Figure 4 shows the time-optimal control history for both controls in the normalized time domain \(\tau \), where the optimized final time is given by \(t_{f}^{*} = 3.7289~\text{s}\). The results are in accordance with the defined final constraints in Eq. (67), and the optimality conditions in Eqs. (36)–(39) are sufficiently small. Snapshots of the time-optimal motion are illustrated in Fig. 5, where the nodal slope vector \(\mathbf{r}_{\chi}^{(i)}\) is scaled for improved representation of the structural flexibility.

Fig. 4
figure 4

Initial and optimal controls for a time-optimal rest-to-rest motion of a flexible SCARA model

Full size image
Fig. 5
figure 5

Time-optimal control of a flexible two-arm robot for a rest-to-rest maneuver

Full size image

5 Conclusion and outlook

In this paper, we presented a gradient-based technique to show a new perspective on the optimality conditions in time-optimal control problems of dynamical systems considering final constraints. Conventional solutions based on a nonlinear programming approach/SQP approach utilize the adjoint variables to assess the optimality conditions regarding the Hamiltonian function. The use of adjoint gradients for a discrete control parameterization is presented in two examples. The gradients are used to replace numerical gradients in a direct optimization method and to evaluate the optimality conditions in terms of a Hamiltonian. The present work illustrates the computational advantage especially by application of the adjoint gradients for discrete control parameterizations in time-optimal control problems of flexible multibody systems including a high number of degrees of freedom. Moreover, the comparison of function evaluations of numerical and adjoint gradients can provide a future perspective for significantly reducing the computational burden when applied to highly dimensional complex multibody system applications.

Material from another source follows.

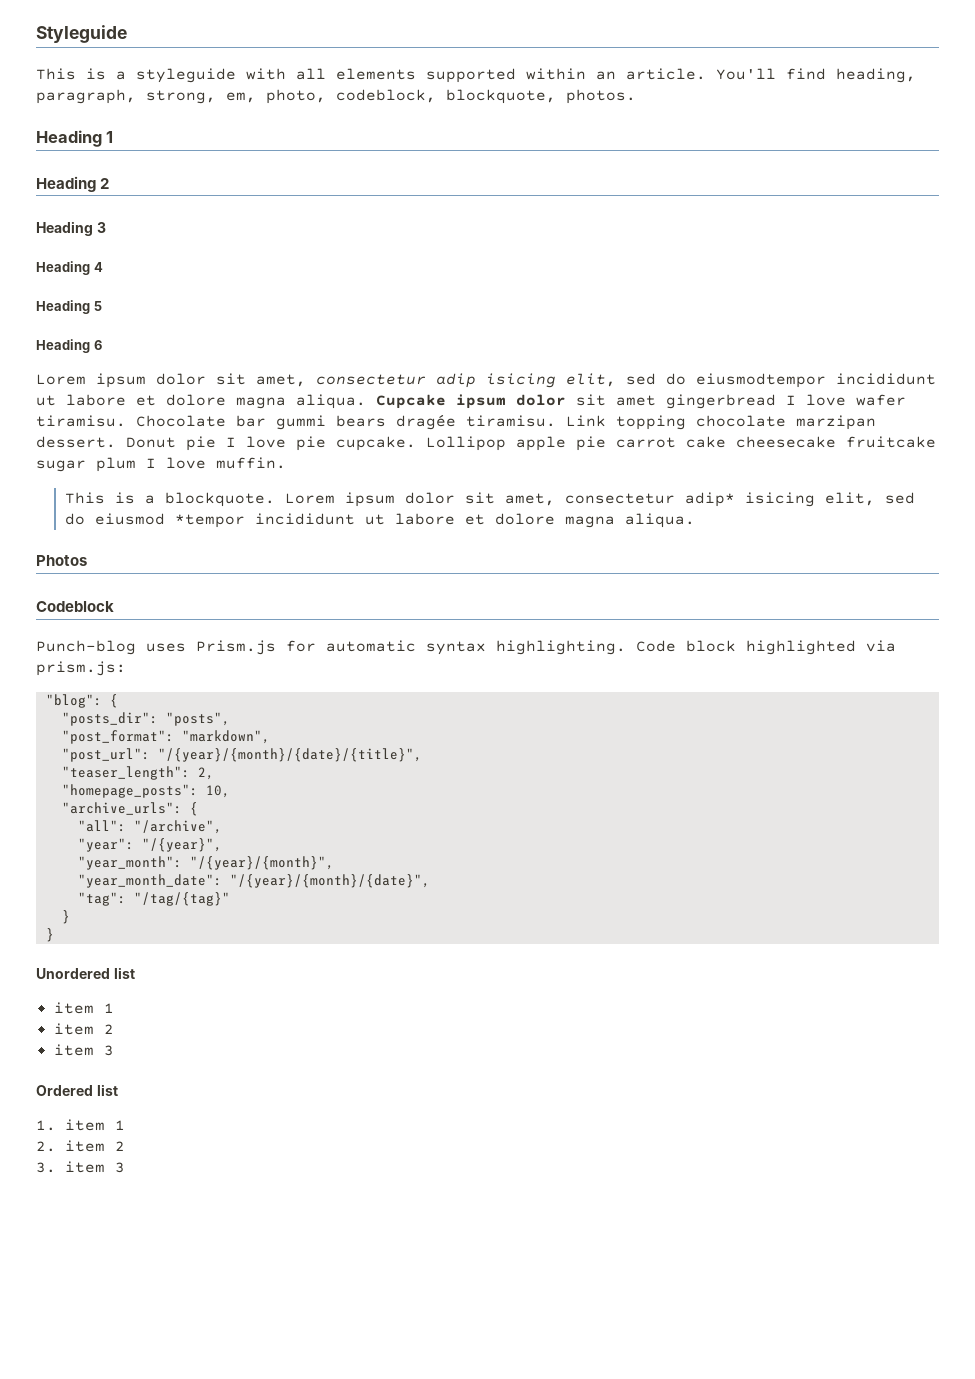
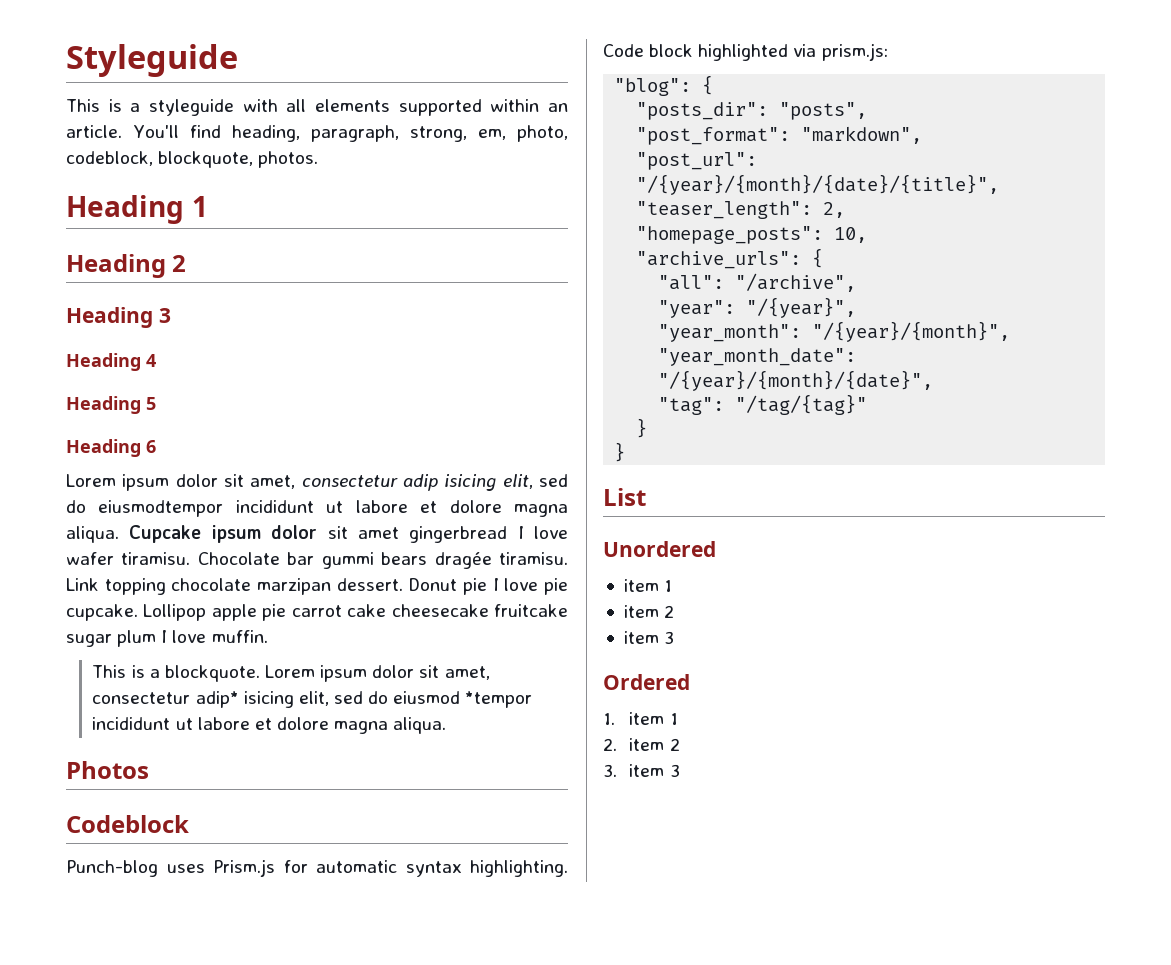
(54, 935) none -> [603,488,646,506] // List
[113,967,135,979] list -> (716, 549) none
[96,1084,118,1096] list -> (690, 682) none

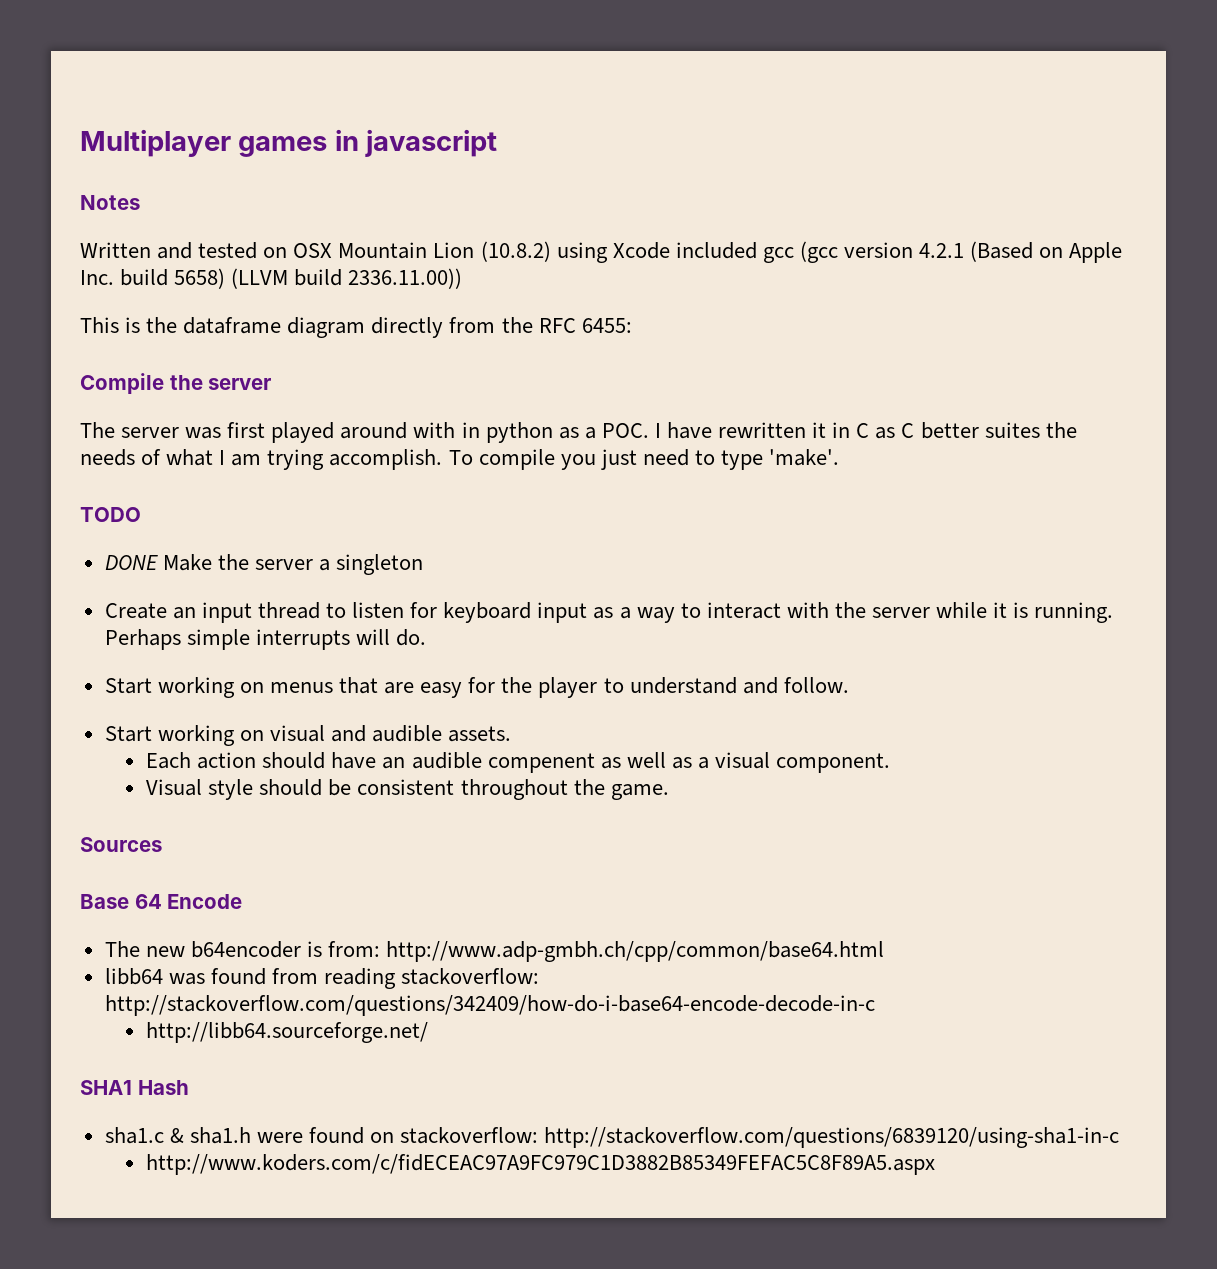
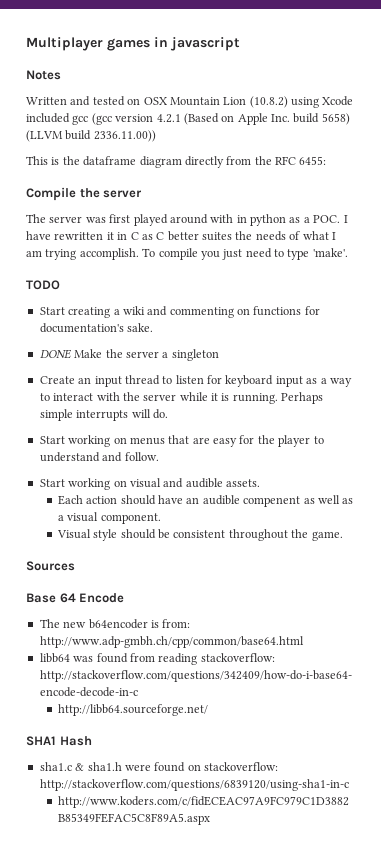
(141, 514) none -> [39,306,320,318] [39,323,154,333] // Start creating a wiki and commenting on functions for documentation's sake.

In a future work, the proposed approach can be extended to formulate the multibody system by a set of redundant coordinates similarly to [23]. Considering differential-algebraic equations requires consistent boundary conditions for the adjoint variables. A similar approach as proposed by Gear, Gupta, and Leimkuhler [11] can be used to overcome this issue.